Fla. Stat. § 765.203
A written designation of a health care surrogate executed pursuant to this chapter may, but need not be, in the following form:
DESIGNATION OF HEALTH CARE SURROGATE Name:_____(Last)_____(First)_____(Middle Initial)_____
In the event that I have been determined to be incapacitated to provide informed consent for medical treatment and surgical and diagnostic procedures, I wish to designate as my surrogate for health care decisions: Name:
Address:
| ____________________________________ | Zip Code:__________ |
Phone:____________________
If my surrogate is unwilling or unable to perform his or her duties, I wish to designate as my alternate surrogate: Name:
Address:
| ____________________________________ | Zip Code:__________ |
Phone:____________________
I fully understand that this designation will permit my designee to make health care decisions, except for anatomical gifts, unless I have executed an anatomical gift declaration pursuant to law, and to provide, withhold, or withdraw consent on my behalf; to apply for public benefits to defray the cost of health care; and to authorize my admission to or transfer from a health care facility.
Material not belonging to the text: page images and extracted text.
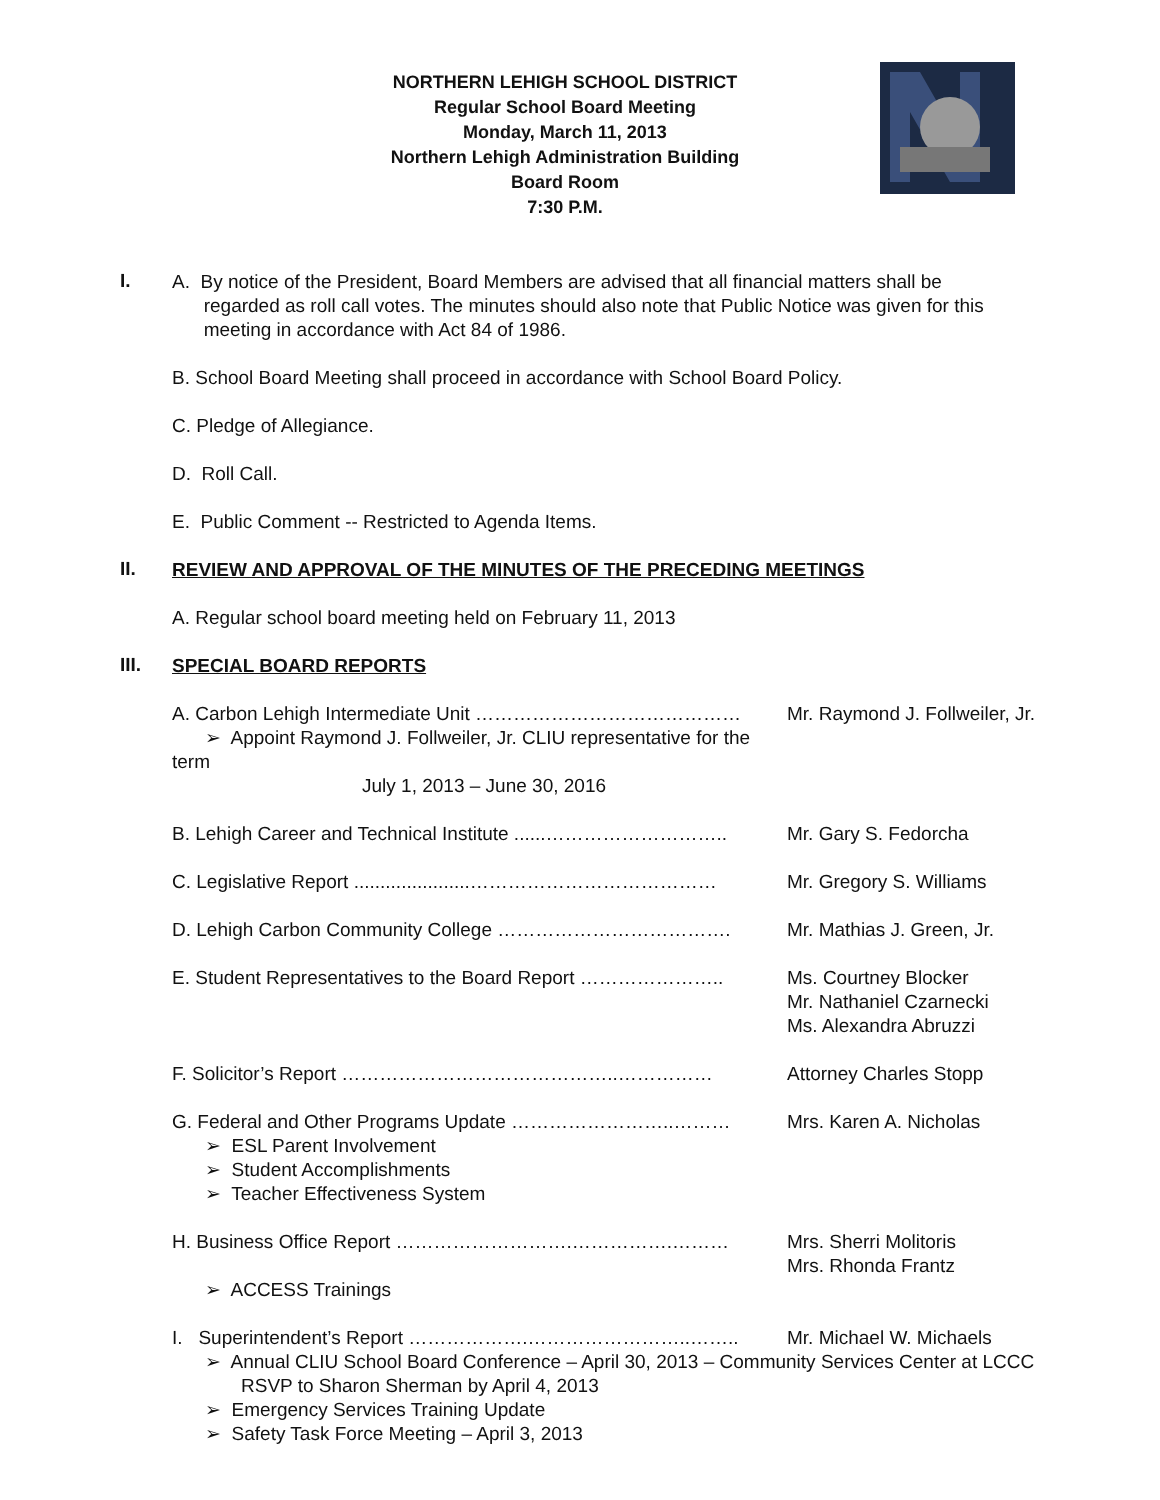NORTHERN LEHIGH SCHOOL DISTRICT
Regular School Board Meeting
Monday, March 11, 2013
Northern Lehigh Administration Building
Board Room
7:30 P.M.
I.
A. By notice of the President, Board Members are advised that all financial matters shall be
regarded as roll call votes. The minutes should also note that Public Notice was given for this
meeting in accordance with Act 84 of 1986.
B. School Board Meeting shall proceed in accordance with School Board Policy.
C. Pledge of Allegiance.
D. Roll Call.
E. Public Comment -- Restricted to Agenda Items.
II.
REVIEW AND APPROVAL OF THE MINUTES OF THE PRECEDING MEETINGS
A. Regular school board meeting held on February 11, 2013
III.
SPECIAL BOARD REPORTS
A. Carbon Lehigh Intermediate Unit ……………………………………
➢ Appoint Raymond J. Follweiler, Jr. CLIU representative for the term
July 1, 2013 – June 30, 2016
Mr. Raymond J. Follweiler, Jr.
B. Lehigh Career and Technical Institute ......………………………..
Mr. Gary S. Fedorcha
C. Legislative Report ......................…………………………………
Mr. Gregory S. Williams
D. Lehigh Carbon Community College ………………………………. Mr. Mathias J. Green, Jr.
E. Student Representatives to the Board Report …………………..
Ms. Courtney Blocker
Mr. Nathaniel Czarnecki
Ms. Alexandra Abruzzi
F. Solicitor’s Report ……………………………………..…………… Attorney Charles Stopp
G. Federal and Other Programs Update ……………………..………
➢ ESL Parent Involvement
➢ Student Accomplishments
➢ Teacher Effectiveness System
Mrs. Karen A. Nicholas
H. Business Office Report ……………………….…………….………
➢ ACCESS Trainings
Mrs. Sherri Molitoris
Mrs. Rhonda Frantz
I. Superintendent’s Report ……………….……………………..…….. Mr. Michael W. Michaels
➢ Annual CLIU School Board Conference – April 30, 2013 – Community Services Center at LCCC
RSVP to Sharon Sherman by April 4, 2013
➢ Emergency Services Training Update
➢ Safety Task Force Meeting – April 3, 2013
Additional instructions (optional):
I further affirm that this designation is not being made as a condition of treatment or admission to a health care facility. I will notify and send a copy of this document to the following persons other than my surrogate, so they may know who my surrogate is. Name:
Name: Signed: Date:
| Witnesses: | 1.________________ |
| 2.________________ |
History.--s. 3, ch. 92-199; s. 1145, ch. 97-102; s. 9, ch. 2000-295.